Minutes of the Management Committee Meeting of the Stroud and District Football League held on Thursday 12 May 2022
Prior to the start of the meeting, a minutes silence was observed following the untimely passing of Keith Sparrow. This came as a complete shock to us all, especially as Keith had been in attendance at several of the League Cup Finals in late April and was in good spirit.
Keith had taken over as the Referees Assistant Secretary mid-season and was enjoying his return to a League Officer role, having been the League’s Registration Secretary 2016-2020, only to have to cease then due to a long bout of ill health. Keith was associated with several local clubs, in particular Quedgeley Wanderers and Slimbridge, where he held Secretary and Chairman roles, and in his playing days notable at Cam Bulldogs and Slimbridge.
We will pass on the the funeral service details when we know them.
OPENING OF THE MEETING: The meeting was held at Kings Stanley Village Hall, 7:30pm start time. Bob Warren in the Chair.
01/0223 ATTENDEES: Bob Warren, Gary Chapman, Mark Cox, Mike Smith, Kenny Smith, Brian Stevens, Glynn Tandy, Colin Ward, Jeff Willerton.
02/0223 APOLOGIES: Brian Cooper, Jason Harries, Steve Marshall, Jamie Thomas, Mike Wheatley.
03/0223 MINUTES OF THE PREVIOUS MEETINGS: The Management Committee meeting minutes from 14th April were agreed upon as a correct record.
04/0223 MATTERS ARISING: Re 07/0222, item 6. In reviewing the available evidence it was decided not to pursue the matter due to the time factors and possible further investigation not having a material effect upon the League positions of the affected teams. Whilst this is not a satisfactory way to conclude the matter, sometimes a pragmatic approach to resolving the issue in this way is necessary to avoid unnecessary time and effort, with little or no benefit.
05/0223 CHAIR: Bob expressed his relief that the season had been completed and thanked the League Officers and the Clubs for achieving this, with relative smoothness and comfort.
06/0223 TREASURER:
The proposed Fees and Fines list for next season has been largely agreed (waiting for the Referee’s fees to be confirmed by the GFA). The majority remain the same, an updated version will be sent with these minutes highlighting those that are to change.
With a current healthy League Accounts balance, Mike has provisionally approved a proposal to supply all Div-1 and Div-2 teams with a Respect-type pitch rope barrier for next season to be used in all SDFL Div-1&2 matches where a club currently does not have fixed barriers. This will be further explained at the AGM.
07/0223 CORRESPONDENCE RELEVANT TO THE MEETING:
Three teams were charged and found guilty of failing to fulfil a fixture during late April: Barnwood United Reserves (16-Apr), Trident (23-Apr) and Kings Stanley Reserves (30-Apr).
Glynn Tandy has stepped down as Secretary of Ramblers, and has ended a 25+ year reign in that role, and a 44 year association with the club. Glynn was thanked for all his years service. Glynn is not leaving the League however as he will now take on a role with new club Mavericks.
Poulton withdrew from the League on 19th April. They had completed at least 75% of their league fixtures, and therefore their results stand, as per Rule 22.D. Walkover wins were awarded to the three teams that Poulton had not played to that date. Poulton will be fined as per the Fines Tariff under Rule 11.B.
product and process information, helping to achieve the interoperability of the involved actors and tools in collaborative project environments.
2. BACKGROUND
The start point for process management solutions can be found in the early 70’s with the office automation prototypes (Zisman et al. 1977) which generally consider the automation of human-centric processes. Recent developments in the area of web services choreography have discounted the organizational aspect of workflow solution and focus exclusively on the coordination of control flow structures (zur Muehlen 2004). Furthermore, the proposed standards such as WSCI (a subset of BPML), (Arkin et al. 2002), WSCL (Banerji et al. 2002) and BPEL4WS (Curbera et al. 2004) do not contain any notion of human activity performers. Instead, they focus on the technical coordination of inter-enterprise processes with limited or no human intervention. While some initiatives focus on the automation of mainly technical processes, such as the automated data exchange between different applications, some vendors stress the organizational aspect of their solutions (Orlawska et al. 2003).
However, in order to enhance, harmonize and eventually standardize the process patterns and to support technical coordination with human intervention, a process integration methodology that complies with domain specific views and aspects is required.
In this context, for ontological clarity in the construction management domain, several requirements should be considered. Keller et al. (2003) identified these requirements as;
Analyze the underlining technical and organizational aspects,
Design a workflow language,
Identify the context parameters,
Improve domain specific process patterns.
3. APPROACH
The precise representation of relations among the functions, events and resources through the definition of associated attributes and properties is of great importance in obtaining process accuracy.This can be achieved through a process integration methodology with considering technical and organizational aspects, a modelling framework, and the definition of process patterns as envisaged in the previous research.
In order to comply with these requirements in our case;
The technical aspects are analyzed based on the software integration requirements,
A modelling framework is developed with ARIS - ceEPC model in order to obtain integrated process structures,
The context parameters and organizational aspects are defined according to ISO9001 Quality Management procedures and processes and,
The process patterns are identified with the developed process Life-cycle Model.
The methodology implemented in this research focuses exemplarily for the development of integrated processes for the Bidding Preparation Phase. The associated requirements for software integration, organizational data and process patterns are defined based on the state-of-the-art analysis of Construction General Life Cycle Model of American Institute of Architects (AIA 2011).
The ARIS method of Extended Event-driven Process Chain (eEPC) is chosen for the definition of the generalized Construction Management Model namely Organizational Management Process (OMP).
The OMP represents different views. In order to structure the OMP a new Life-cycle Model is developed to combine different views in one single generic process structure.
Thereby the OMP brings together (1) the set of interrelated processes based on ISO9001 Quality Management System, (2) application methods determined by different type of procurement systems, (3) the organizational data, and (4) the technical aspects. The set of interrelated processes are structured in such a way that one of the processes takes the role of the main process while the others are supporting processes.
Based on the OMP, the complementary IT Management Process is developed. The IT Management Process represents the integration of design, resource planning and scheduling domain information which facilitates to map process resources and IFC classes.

•••

» Exercise:
Above are the records. Copy the lines beginning at the one that has "However, in order" and ending with the one that has "In this context, for", unchanged.

» Written response:
However, in order to enhance, harmonize and eventually standardize the process patterns and to support technical coordination with human intervention, a process integration methodology that complies with domain specific views and aspects is required.
In this context, for ontological clarity in the construction management domain, several requirements should be considered. Keller et al. (2003) identified these requirements as;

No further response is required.